He said the industry is the source of smarter solutions amid the rising demand for more advanced technologies such as edge computing, the Internet of Things and AI.
Mr Heng, who is also the Finance Minister and Coordinating Minister for Economic Policies, said Infineon is a role model in Singapore's semiconductor industry that has created many good jobs for locals across many different roles.
He highlighted Infineon's Jumpstart Graduate Programme, where fresh local university graduates are mentored as they rotate through different departments, and the company's commitment to the SGUnited Traineeship programme.
To build a pipeline of talent for the industry, Infineon also co-hosts the Chips @ School competition with the Science Centre's student unit Stem Inc to spur the interest of Singapore's secondary school students in science, technology, engineering and mathematics (Stem), he said.

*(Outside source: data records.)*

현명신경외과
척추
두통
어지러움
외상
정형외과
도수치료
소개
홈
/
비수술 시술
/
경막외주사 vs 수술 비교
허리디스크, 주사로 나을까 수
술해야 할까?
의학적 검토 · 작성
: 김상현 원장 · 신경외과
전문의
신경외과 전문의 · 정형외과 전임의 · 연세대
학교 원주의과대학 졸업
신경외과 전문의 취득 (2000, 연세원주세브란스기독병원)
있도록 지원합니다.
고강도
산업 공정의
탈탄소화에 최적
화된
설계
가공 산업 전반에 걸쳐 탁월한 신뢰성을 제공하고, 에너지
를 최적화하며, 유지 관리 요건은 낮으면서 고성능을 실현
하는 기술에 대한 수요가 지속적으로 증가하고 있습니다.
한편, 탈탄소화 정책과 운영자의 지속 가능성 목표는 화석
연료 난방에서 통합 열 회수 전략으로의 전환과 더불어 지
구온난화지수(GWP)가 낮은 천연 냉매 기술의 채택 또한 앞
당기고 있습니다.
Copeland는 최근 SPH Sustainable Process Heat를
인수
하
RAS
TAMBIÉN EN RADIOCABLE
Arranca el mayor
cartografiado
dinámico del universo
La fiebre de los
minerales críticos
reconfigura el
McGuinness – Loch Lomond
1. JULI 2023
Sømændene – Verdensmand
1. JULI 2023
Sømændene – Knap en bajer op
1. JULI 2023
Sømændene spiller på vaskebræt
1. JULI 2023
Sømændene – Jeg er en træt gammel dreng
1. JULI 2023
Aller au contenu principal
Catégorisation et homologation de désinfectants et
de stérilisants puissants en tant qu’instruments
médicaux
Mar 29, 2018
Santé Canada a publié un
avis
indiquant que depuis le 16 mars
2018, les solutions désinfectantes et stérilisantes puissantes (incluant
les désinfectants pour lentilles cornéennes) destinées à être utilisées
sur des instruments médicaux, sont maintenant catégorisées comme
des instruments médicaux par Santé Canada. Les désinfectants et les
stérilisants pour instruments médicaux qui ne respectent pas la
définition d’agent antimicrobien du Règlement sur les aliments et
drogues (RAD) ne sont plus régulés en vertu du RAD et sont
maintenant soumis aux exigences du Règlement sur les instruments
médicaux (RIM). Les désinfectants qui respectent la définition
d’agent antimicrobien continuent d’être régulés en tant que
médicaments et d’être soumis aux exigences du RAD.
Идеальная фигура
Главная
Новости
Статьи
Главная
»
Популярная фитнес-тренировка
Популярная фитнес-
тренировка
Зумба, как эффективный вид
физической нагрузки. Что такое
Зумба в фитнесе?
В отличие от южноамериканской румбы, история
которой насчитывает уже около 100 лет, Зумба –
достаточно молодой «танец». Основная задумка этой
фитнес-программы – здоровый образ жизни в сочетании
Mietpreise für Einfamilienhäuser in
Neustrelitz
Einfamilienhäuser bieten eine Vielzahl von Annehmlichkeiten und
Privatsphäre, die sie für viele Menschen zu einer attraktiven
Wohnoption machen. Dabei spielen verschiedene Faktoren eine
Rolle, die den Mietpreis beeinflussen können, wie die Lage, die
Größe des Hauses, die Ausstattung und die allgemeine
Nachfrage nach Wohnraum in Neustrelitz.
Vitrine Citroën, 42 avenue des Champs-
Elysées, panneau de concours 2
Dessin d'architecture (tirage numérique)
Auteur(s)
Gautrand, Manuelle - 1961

Under the AI initiative, Infineon Singapore will be partnering academia, industry and local start-up SixSense AI to develop new AI solutions and courses.
It will sign a memorandum of understanding with SGInnovate to partner other AI start-ups as well, said Mr Heng.
Infineon chief executive Reinhard Ploss, who attended the event virtually, said Singapore's national strategy to develop impactful AI solutions and become a Smart Nation aligns well with Infineon Singapore's vision to make it an AI innovation hub and a key player in the company's global AI strategy.
"Singapore is a global node of technology, innovation and enterprise that is able to reinvent itself while conserving its strengths. The country offers a vibrant innovation ecosystem and an attractive environment for top talent to live and work in," Dr Ploss said.
Dr Beh Swan Gin, chairman of the Economic Development Board, said Infineon's decision to locate its global AI innovation hub here is another milestone in its longstanding partnership with the Republic.
"The latest investment will allow Infineon to build new smart solutions for its operations in Singapore and beyond, and in the process upskill its Singapore workforce," he said.